Contests at the fair range from best sheep to top corn cob. In creative activities alone, there were more than 8,000 entries last year. Officials say participation appears to be up this year, including a roughly 50 percent jump in syrup entries.

There are 1,234 entries in canning competitions — jellies, jams, salsas, pickles, vinegars and more. Beef jerky in a jar is a category for the first time, with four entrants.

For whatever's being tasted and judged, a connoisseur's palate is required. Each food comes with its own protocol.

Take jams, for instance.

"Once we do start opening jars we're looking for the headspace of the jam," said Mary Bartz of Sleepy Eye, Minn., a jam judge since 2004.

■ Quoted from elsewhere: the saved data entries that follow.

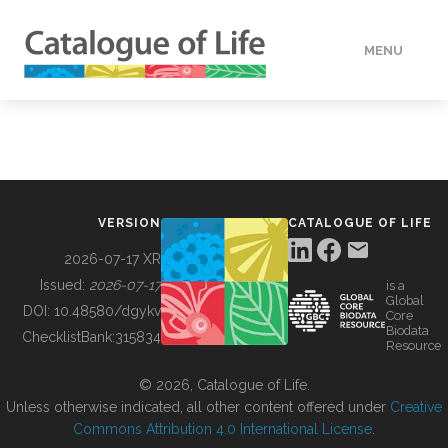
MENU
DATA
HOW TO
VERSION
CATALOGUE OF LIFE
TOOLS
2026-07-17 XR
Issued:
2026-07-17
is a
Global
BUILDING COL
DOI:
10.48580/dgykv
Core
Biodata
ChecklistBank:
315834
Resource
ABOUT
© 2026, Catalogue of Life.
Unless otherwise indicated, all other content offered under
Creative
Commons Attribution 4.0 International License
.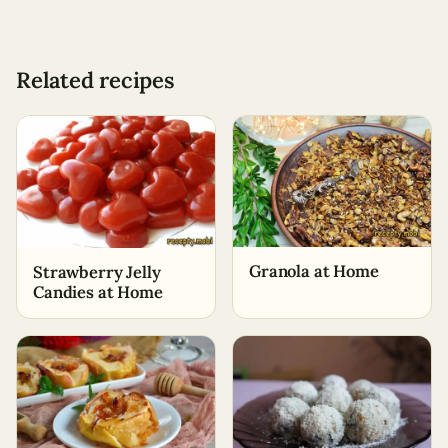
Related recipes
Granola at Home
Strawberry Jelly
Candies at Home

She began working the peach jams first.

"One quarter inch is the proper headspace. We also have the recipes for each of the contestants, so we're making sure that their processing time matches the proper time for jellies and jams which is between 10 and 15 minutes in a water bath processer," she said. "And, of course, in judging this category we're looking at flavor and aroma, that's going to be a very important attribute. And we're also looking at texture."

Spreadability is important to her. It can't be too watery or too firm.

Even sound matters in the canning craft.

"That's a good pop," said Jean Miller as she opened an entry at the red raspberry station, not to be confused with black raspberry, which is among a few dozen flavors.

These judges have a background in food sciences. Some have worked in corporate test kitchens. This time of year, she has to keep up a good appetite. Next week, the judges will be on to cakes, cookies and breads.

Bartz knows others covet her State Fair assignment but it's too sweet a gig to stop.

"They wait for us to die," she said. "We will actually be doing this particular job until we no longer can physically handle it."